Ingmar Bergman heralded in the Seventies with a superb hour-long documentary portrait of his latter-day adopted home; Fårö Document [Fårö Dokument] premiered on Swedish TV on January 1st, 1970. ("Fårö"'s pronunciation, counterintuitively for English-speakers perhaps, comes close to "Fora.") "Fårö has the same relationship to Gotland as Gotland does to Sweden," explains a man among many filmed for multiple black-and-white one-on-one interviews Bergman conducts with his townsfolk. (Gotland is a Swedish island much larger [relatively speaking] than Fårö.) This undertaking gives credence to my belief that agrarian life in general fascinates bourgeois artists, because it belongs to the "how the other half live" tip, and they're discreetly happy the subjects' lives are not their own. Well, a combination of that and an attraction to the natural and harsh beauty of the environs and respective properties. Anyway, Bergman outside his own mind is a genial enough personality who allows the Fåröfolk to open up and proclaim their (sometimes ambivalent) love for the land upon which they've grown. I'd think it almost impossible to describe the island's landscape without resorting to florid, MFA-sanctioned naturalism'y prose; the images and the testimonials (often edited employing subtle jump-cuts, which nowadays would be replaced with a method of smashing-together the seams, like fast lap-dissolves via nonlinear interpolation in Premiere or Final Cut Pro) alone speak to the hard facts of the countryside. Bergman himself has already filled in many blanks with his previous films set here. Fårö must go down in history as his own Monument Valley.

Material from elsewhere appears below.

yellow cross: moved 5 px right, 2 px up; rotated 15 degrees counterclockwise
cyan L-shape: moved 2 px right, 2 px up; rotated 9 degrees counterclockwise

And, as with Ford, these monuments figure not just as awesome testaments to the power of erosion, but as tombstones, too. As in other films, the sequence of the slaughtering of the sheep, the lambs, evinces a fact of life, the reality of eating appearing itself as an abstraction, at least to the necessarily self-appointed butchers. It's part of a humane cycle, and it cannot be escaped anymore than the prerequisite of gutting a fish. Real blood on the fur, unlike in L 182 (A Passion) — bulbous sacks of fat and guts.

One resident describes the effect of the tourist population on Fårö (and mind you, to this day, the semi-christened Bergman Island is no easy reach) with as much a descriptor of their attitudes as a warning-off: "No-one will enjoy it here."

We meet a 102-year-old man who looks twenty years younger than his actual age, and an assistant vicar, a real pill, who sports a greyscale golden ring on his right middle finger. Never trust men with fitful rings. He himself belies a porcine quality, naturally...

At mention of the children losing their religion, in the discussion between Bergman and the ringed porcine vicar, Bergman cuts to color stock again to a schoolbus of children uncertain of their futures remaining on the island, as rock music plays on the soundtrack.

Bergman understands that the new generation wants color, man, and the stodgy mayor can't provide any ideas to curtail the population leakage except, like, maybe building a youth center?